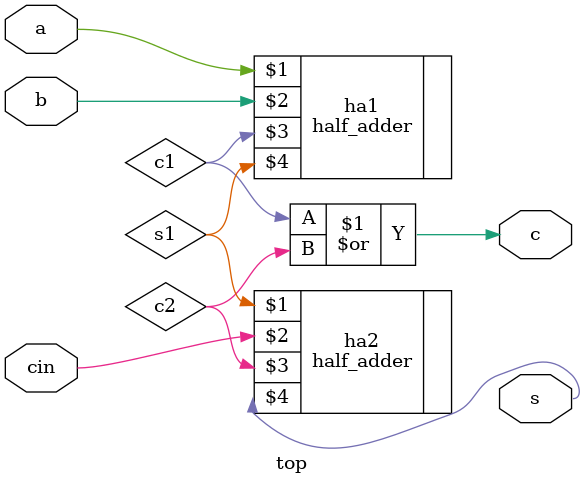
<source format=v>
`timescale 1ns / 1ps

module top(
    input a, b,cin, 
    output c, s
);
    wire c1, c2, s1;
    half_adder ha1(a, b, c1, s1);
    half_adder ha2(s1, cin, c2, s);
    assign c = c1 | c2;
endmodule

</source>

--- Job ---
Print the material word for word without images.

--- Problem solution ---
<source format=v>
`timescale 1ns / 1ps

module top(
    input a, b,cin, 
    output c, s
);
    wire c1, c2, s1;
    half_adder ha1(a, b, c1, s1);
    half_adder ha2(s1, cin, c2, s);
    assign c = c1 | c2;
endmodule

</source>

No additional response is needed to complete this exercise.